- _Task brief_
Give every line of the material back exactly, images removed.

- _Data section_
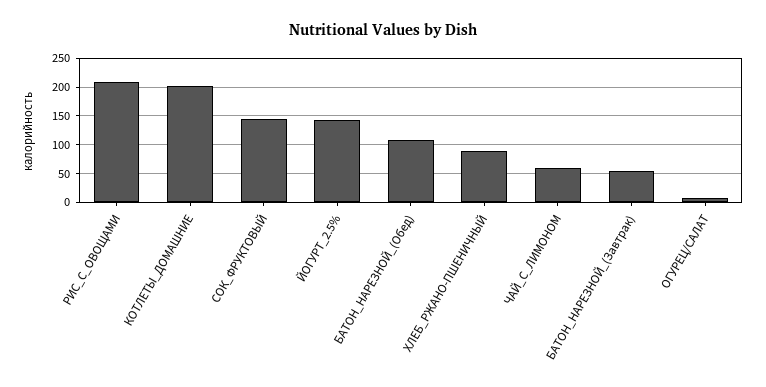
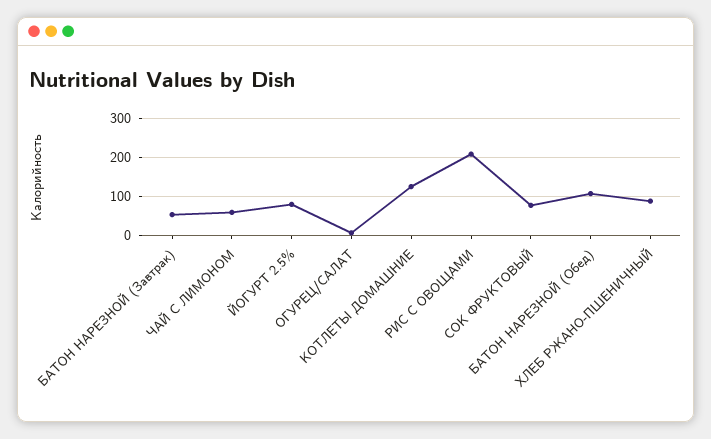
  {
    "РИС_С_ОВОЩАМИ": 200,
-   "КОТЛЕТЫ_ДОМАШНИЕ": 200,
+   "КОТЛЕТЫ_ДОМАШНИЕ": 120,
-   "СОК_ФРУКТОВЫЙ": 150,
+   "СОК_ФРУКТОВЫЙ": 80,
-   "ЙОГУРТ_2.5%": 150,
+   "ЙОГУРТ_2.5%": 80,
    "БАТОН_НАРЕЗНОЙ_(Обед)": 100,
    "ХЛЕБ_РЖАНО-ПШЕНИЧНЫЙ": 80,
    "ЧАЙ_С_ЛИМОНОМ": 60,
    "БАТОН_НАРЕЗНОЙ_(Завтрак)": 60,
    "ОГУРЕЦ/САЛАТ": 0
  }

- _Answer box_
  {
    "РИС_С_ОВОЩАМИ": 200,
-   "КОТЛЕТЫ_ДОМАШНИЕ": 200,
+   "КОТЛЕТЫ_ДОМАШНИЕ": 120,
-   "СОК_ФРУКТОВЫЙ": 150,
+   "СОК_ФРУКТОВЫЙ": 80,
-   "ЙОГУРТ_2.5%": 150,
+   "ЙОГУРТ_2.5%": 80,
    "БАТОН_НАРЕЗНОЙ_(Обед)": 100,
    "ХЛЕБ_РЖАНО-ПШЕНИЧНЫЙ": 80,
    "ЧАЙ_С_ЛИМОНОМ": 60,
    "БАТОН_НАРЕЗНОЙ_(Завтрак)": 60,
    "ОГУРЕЦ/САЛАТ": 0
  }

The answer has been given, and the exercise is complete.